NGOs registering as foreign agents are subject to arduous quarterly financial and other checks that effectively paralyse their activities.
Those that refuse to register under the new law but are deemed to be Western money recipients are subject to stiff fines and potentially limited in their future work.
The law was passed after Putin accused the West of funding street protests that rose against his rule in the runup to his March 2012 presidential election to a third term.
Officials said that hundreds of Russian groups may be branded as foreign agents as a result.
Many -- including London-based Amnesty International and the New York-based Human Rights Watch -- have already had their offices searched by prosecutors.

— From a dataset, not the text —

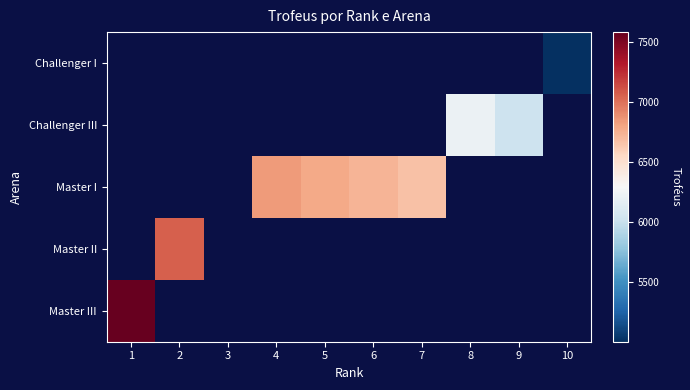

Is the value of Challenger III at 10 greater than the value of Challenger I at 4?

No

The law has provoked concern in Western states and among rights groups because it came amid a wave of other legislation that critics say has put strict limits on political dissent.
The authorities have also hiked fines on those who join unsanctioned protests and launched criminal proceedings against some of the biggest leaders of the nascent anti-Putin movement.
The Russian leader's comments came shortly after a Moscow court ruled that a pair of fines slapped on the Golos independent polling agency for refusing to register as a foreign agent were valid.
Golos had been initially singled out by the authorities for doing polling during the election cycle and then chronicling alleged voting violations during the December 2011 parliamentary and March 2012 presidential polls.
The authorities fined Golos head Liliya Shibanova 100,000 rubles ($3,150) and the organisation itself another 300,000 rubles ($9,400).
Other outfits such as the highly respected Memorial human rights group that archives the atrocities committed in the Stalin era have also refused to sign up under the law and stopped receiving Western help.
Putin did not specify how he intended to improve the legislation but defended Russia's decision to monitor rights groups.